• _Exercise_: Return the lines below that contain the word "declarar".

• _Task material_:
*** Block opens ***

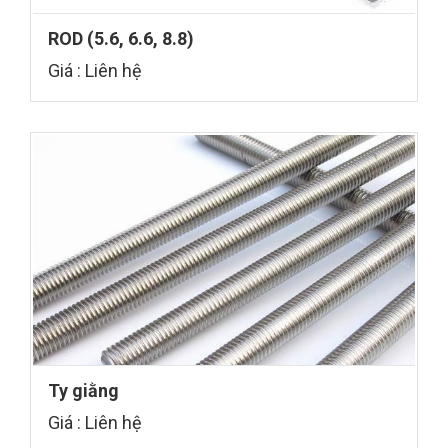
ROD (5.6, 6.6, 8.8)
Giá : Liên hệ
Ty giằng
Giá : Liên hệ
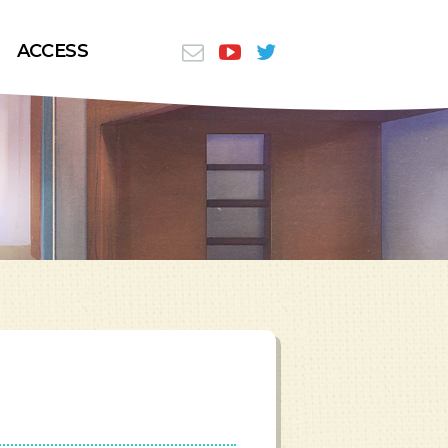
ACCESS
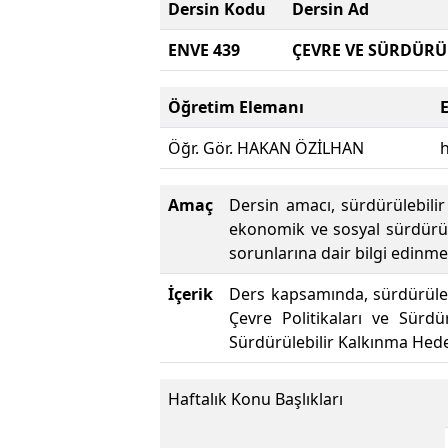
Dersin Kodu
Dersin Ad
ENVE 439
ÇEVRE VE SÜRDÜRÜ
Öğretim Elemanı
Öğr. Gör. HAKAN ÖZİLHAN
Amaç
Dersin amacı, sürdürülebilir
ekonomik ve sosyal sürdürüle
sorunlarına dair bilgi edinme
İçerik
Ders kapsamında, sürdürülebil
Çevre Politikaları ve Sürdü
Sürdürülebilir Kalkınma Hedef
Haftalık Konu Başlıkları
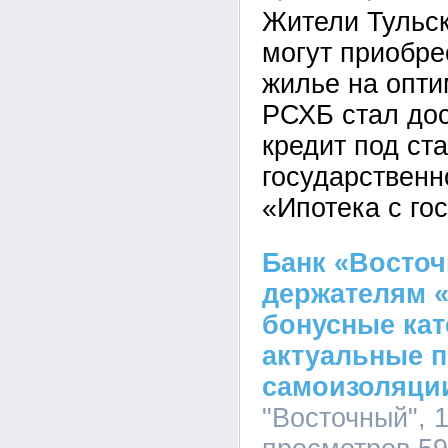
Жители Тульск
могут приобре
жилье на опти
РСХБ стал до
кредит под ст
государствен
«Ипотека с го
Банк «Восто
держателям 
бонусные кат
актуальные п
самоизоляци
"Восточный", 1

*** Block closes ***
*** Block opens ***

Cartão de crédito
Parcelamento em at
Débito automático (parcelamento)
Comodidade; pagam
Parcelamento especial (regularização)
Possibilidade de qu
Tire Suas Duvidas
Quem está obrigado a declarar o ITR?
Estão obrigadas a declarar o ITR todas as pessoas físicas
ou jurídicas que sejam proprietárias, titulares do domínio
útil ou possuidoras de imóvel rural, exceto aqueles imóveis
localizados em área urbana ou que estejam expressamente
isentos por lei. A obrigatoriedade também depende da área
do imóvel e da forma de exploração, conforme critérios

*** Block closes ***
*** Block opens ***

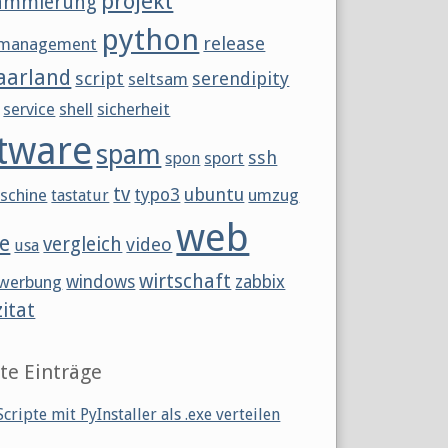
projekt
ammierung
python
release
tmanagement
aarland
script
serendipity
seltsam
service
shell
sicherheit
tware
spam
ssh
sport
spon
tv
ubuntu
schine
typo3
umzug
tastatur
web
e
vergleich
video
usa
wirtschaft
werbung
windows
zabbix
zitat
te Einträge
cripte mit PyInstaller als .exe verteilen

*** Block closes ***

• _Task result_:
Quem está obrigado a declarar o ITR?
Estão obrigadas a declarar o ITR todas as pessoas físicas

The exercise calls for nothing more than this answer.